Segment Start: INPUT FOR THIS TASK

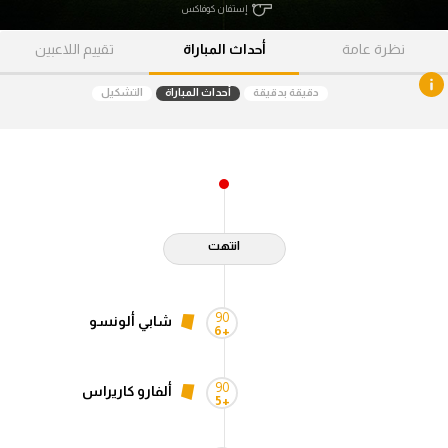
إستفان كوفاكس
آراء حرة
نظرة عامة
أحداث المباراة
تقييم اللاعبين
ركن الألعاب
دقيقة بدقيقة
أحداث المباراة
التشكيل
بطولات
أمريكا 2026
الدوري المصري
انتهت
الدوري الإنجليزي الممتاز
الدوري الإسباني
90
شابي ألونسو
+6
الدوري الإيطالي
90
ألفارو كاريراس
الدوري الألماني
+5
الدوري الفرنسي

Segment End: INPUT FOR THIS TASK

» **WORK TASK**
Once the images are set aside, retype all of the material above exactly.

» **REPLY**
إستفان كوفاكس
آراء حرة
نظرة عامة
أحداث المباراة
تقييم اللاعبين
ركن الألعاب
دقيقة بدقيقة
أحداث المباراة
التشكيل
بطولات
أمريكا 2026
الدوري المصري
انتهت
الدوري الإنجليزي الممتاز
الدوري الإسباني
90
شابي ألونسو
+6
الدوري الإيطالي
90
ألفارو كاريراس
الدوري الألماني
+5
الدوري الفرنسي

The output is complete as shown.